As leaders, we are entrusted with huge responsibilities. Taking decisions, making changes, fighting competition and steering your organizations in new and uncharted territories. You are in the driver’s seat, and yet your eyes are blindfolded. You are not the shop worker or the front-line staff which sees the customers and their complaints, you are not the nerd who knows how to run the system- and knows the deficiencies of it inside out. Yet, you are the one who is responsible for it all, at the end of it all. How do you get your inputs, your data, is essential to the quality of decisions you take. Every data point, every observation is relative, and the bigger your observation set, the more objective data you have.

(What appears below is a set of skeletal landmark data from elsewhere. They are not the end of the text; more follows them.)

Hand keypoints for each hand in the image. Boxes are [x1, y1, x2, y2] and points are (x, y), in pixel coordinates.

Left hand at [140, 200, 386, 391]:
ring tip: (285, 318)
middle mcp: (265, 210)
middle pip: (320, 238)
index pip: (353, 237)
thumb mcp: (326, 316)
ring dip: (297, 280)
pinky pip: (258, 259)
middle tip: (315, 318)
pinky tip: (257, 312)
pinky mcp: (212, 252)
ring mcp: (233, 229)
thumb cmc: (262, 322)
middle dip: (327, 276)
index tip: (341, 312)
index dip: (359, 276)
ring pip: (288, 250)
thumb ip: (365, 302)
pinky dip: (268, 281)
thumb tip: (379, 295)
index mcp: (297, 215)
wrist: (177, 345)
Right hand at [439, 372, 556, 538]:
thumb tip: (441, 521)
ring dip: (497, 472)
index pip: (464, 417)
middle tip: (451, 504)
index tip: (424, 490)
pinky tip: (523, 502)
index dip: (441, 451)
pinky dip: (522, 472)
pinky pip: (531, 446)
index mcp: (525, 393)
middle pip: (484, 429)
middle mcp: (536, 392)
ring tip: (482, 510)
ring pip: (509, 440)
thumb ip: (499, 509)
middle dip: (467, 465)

Many leaders are very comfortable in their team of direct managers. These managers become their eyes and ears – and this team feeds them selective data engineered to guide the leader in the path they have consciously or subconsciously chosen already. Will it surprise you that such a leader be popular among his/her direct reports, and yet be rather disliked by the working staff. Will it be surprising if the decisions the managers guided you to make don’t feel and smell like your’s? That they do not have your signature, cerebral style?
What can you do?
Maintain the sanctity of your data more than anything else. Make sure you are getting various inputs, from various places. No one can be your eyes and ears- you have to be your own. And this is as true of a CEO as of a Director. It is difficult to be in a comfortable Ivory tower and touch the field- but it is the field that grows the riches the Ivory tower is built on. No one ever prospered by ignoring the fields.
If you need further convincing, think honestly about how many of your managers will be ready to be brutally truthful with you. You may go to great lengths to clarify that you have an open mind- but sycophancy comes easy to people. It’s safer to be compliant. And if that corrupts your inputs, why would they care?

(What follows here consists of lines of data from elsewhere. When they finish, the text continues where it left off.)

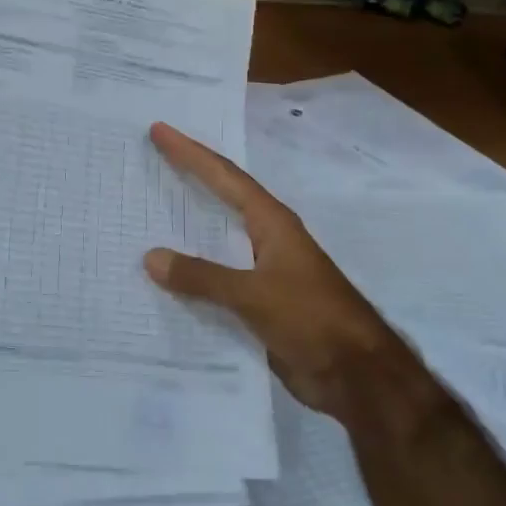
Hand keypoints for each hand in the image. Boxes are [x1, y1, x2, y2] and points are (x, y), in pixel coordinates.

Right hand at [143, 121, 402, 414]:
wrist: (356, 375)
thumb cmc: (311, 319)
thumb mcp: (254, 295)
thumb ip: (202, 277)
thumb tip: (150, 257)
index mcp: (271, 223)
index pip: (224, 176)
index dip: (190, 153)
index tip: (160, 130)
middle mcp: (267, 238)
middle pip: (222, 197)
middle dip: (189, 176)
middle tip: (152, 157)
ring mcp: (265, 271)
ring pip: (217, 239)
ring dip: (188, 224)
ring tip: (149, 210)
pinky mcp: (261, 303)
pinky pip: (217, 278)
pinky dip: (193, 271)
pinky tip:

The fix is simple. Go a step down. Meet with your managers as you already do, and yes, put a whole lot of trust in their information. After all, they are your generals. But do not leave your soldiers to the mercy of the generals. The front-line staff is the one that deals directly with the biggest issues you have – and they have valuable information.
Call these people in once every few months. Ask them candid questions that allow them to open up. Break the barrier that your title, position and the corner office creates. Yes, that makes you vulnerable. But that vulnerability is the first step in rising as a true leader. Once you start assimilating the stories of your soldiers and generals, a truer picture of the war field emerges. Conquering your battles becomes more likely when you battle map is accurate.
In addition, with you now being more accessible to all your staff, the managers come under an interesting pressure- where they can no longer spin the stories as they like. And the regular John Doe finds himself enthused with a new energy, because he has seen his opinion count to you. Not only are you rewarded with a 360 degree data and perspective, you become a great leader in eyes of people who truly matter.
And who knows- you might just find an extraordinary talent in your workers, unable to rise above the thick impenetrable layer of their immediate supervisor, bursting with possibilities you can now give wings to.
Touch everybody. And see your own power double!